I am an advocate for churches to partake of communion every single week. I see more benefit in doing so weekly, as opposed to say, four times a year, which is more common in certain denominations.
Now, let me be clear. We are not told in Scripture how often to partake of the Lord’s Supper. As a matter of fact, we are given freedom on this issue. 1st Corinthians 11:26 tells us: “For as often as you eat of this bread and drink the cup, you proclaim the Lord’s death until he comes.”
I believe that the New Testament is more focused on HOW we do it, than HOW OFTEN we do it. But, the frequency in which a church partakes, is a discussion worth having. I could mention more reasons why I think a church could benefit from partaking of the Lord’s Supper every single week, but I’ll just mention three:
1. The early church had weekly (maybe even daily) communion. This reason is good enough for me. The churches that were planted, pastored, and taught by the Apostles themselves practiced communion every single week. It was a priority for them. Their worship gatherings centered around this worship practice. The first believers made this expression of worship a priority, and I believe we should follow their example.
2. Communion is one of the few worship practices we are prescribed in the New Testament. The Old Testament had many guidelines for worship practices, and they were given for good reason. But for New Testament worshipers, we aren’t given very much instruction. We aren’t expected to observe the many worship feasts and festivals of the Old Testament. We don’t practice the various sacrifices and offerings. We don’t do ceremonial cleansing. But, we are instructed in a few things, and partaking of the Lord’s Supper is one of them. It is a shame when we make room for man-made practices like special music, drama, or altar-calls, but neglect a biblical practice of worship.
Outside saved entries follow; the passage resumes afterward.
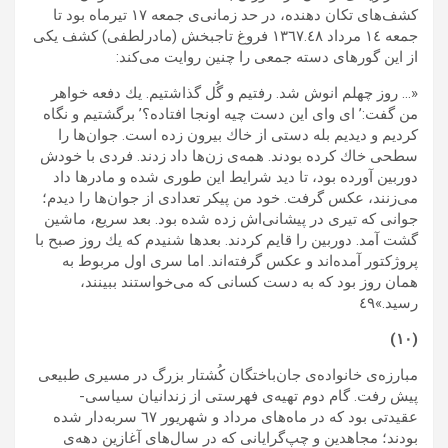
كشف‌هاى تكان دهنده، در حد زمانى‌ى جمعه‌ ١٧ تيرماه بود تا
جمعه‌ ١٤ مرداد ١٣٦٧.٤٨ فروغ تاجبخش (مادرلطفى) كشف يكى
از اين گورهاى دسته جمعى را چنين روايت مى‌كند:
«… روز چهلم انوش شد. رفتيم و گُل گذاشتيم. يك دفعه خواهر
من گفت:’ اى واى اين دست چيه اونجا افتاده؟’ برگشتيم و نگاه
كرديم و ديديم بله دستى از خاك بيرون زده است. جوان‌ها را
سطحى خاك كرده بودند. همه‌‌ی زن‌ها داد زدند. فردى با خودش
دوربين آورده بود، تا ديد شرايط اين طورى شده و مادرها داد
مى‌زنند، عكس گرفت. خود من پيكر تعدادى از جوان‌ها را ديدم؛
جوانى كه تيرى در پيشانى‌اش زده شده بود. بعد سريع، ماشين
گشت آمد. دوربين را قايم كردند. بعدها شنيدم كه يك روز صبح با
پروژكتور آمده‌اند و عكس گرفته‌اند. اما سرى اول مربوط به
همان روز بود كه به دست كسانى كه مى‌خواستند ببينند،
رسيد.»٤٩
(١٠)
مبارزه‌ى خانواده‌ى جان‌باختگان كُشتار بزرگ در مسیر‌ی طبیعی
پیش رفت. گام دوم تهيه‌ی فهرستى از زندانيان سياسى‌-
عقيدتى بود كه در ماه‌هاى مرداد و شهريور ٦٧ سربه‌دار شده
بودند؛ مجاهدين و چپ‌گرايانى كه در سال‌هاى آغازين دهه‌ى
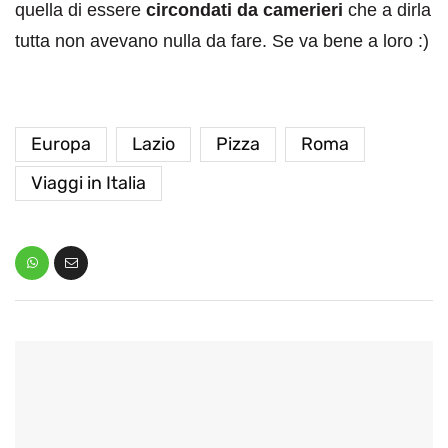
quella di essere
circondati da camerieri
che a dirla
tutta non avevano nulla da fare. Se va bene a loro :)
Europa
Lazio
Pizza
Roma
Viaggi in Italia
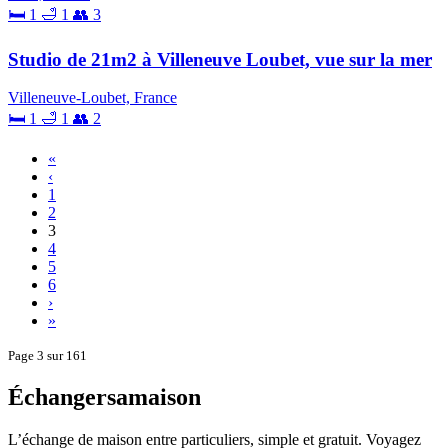
🛏 1
🛁 1
👥 3
Studio de 21m2 à Villeneuve Loubet, vue sur la mer
Villeneuve-Loubet, France
🛏 1
🛁 1
👥 2
«
‹
1
2
3
4
5
6
›
»
Page 3 sur 161
Échangersamaison
L’échange de maison entre particuliers, simple et gratuit. Voyagez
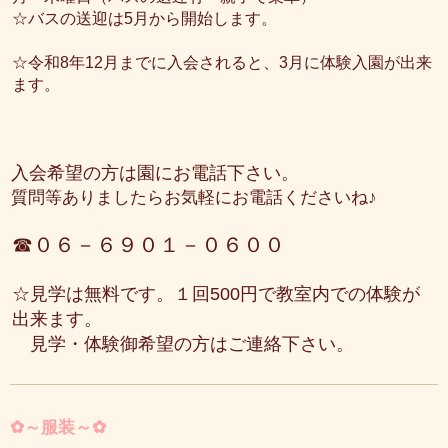
☆バスの送迎は5月から開始します。
☆令和8年12月までに入会されると、3月に体験入園が出来
ます。
入会希望の方は園にお電話下さい。
質問等ありましたらお気軽にお電話くださいね♪
☎０６－６９０１－０６００
☆見学は無料です。１回500円で教室内での体験が
出来ます。
見学・体験御希望の方はご連絡下さい。
✿～服装～✿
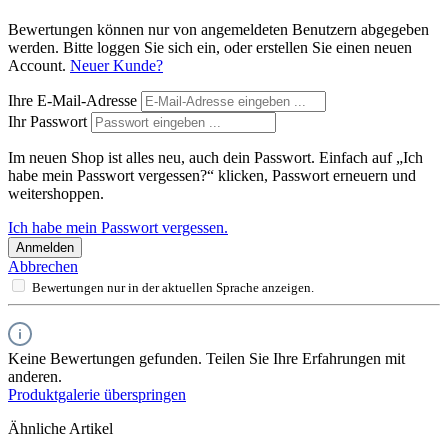
Bewertungen können nur von angemeldeten Benutzern abgegeben
werden. Bitte loggen Sie sich ein, oder erstellen Sie einen neuen
Account.
Neuer Kunde?
Ihre E-Mail-Adresse
Ihr Passwort
Im neuen Shop ist alles neu, auch dein Passwort. Einfach auf „Ich
habe mein Passwort vergessen?“ klicken, Passwort erneuern und
weitershoppen.
Ich habe mein Passwort vergessen.
Anmelden
Abbrechen
Bewertungen nur in der aktuellen Sprache anzeigen.
Keine Bewertungen gefunden. Teilen Sie Ihre Erfahrungen mit
anderen.
Produktgalerie überspringen
Ähnliche Artikel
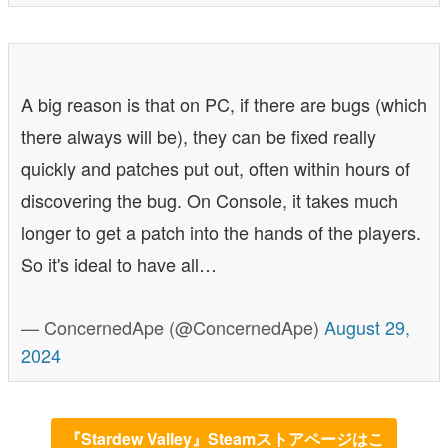
A big reason is that on PC, if there are bugs (which
there always will be), they can be fixed really
quickly and patches put out, often within hours of
discovering the bug. On Console, it takes much
longer to get a patch into the hands of the players.
So it's ideal to have all…
— ConcernedApe (@ConcernedApe)
August 29,
2024
『Stardew Valley』Steamストアページはこ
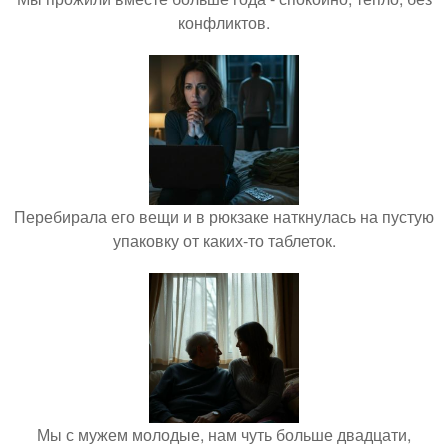
конфликтов.
Перебирала его вещи и в рюкзаке наткнулась на пустую
упаковку от каких-то таблеток.
Мы с мужем молодые, нам чуть больше двадцати,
3. The arguments against weekly communion are pretty weak. I’ve heard people say that the reasoning for only doing the Lord’s Supper a few times a year, is so that it doesn’t become routine and they want to keep it special. I would argue that by doing it so infrequently, it looses its significance and importance (at least in the eyes of the worshipers). Besides, we wouldn’t apply that same logic to other expressions of worship such as singing, praying, sermons, and certainly not the giving of offerings.
Again, I don’t believe your church (or mine for that matter) is living in sin by not partaking of weekly communion, but I do think we could benefit by revitalizing our focus on this practice and making it a priority in the worship culture of our churches.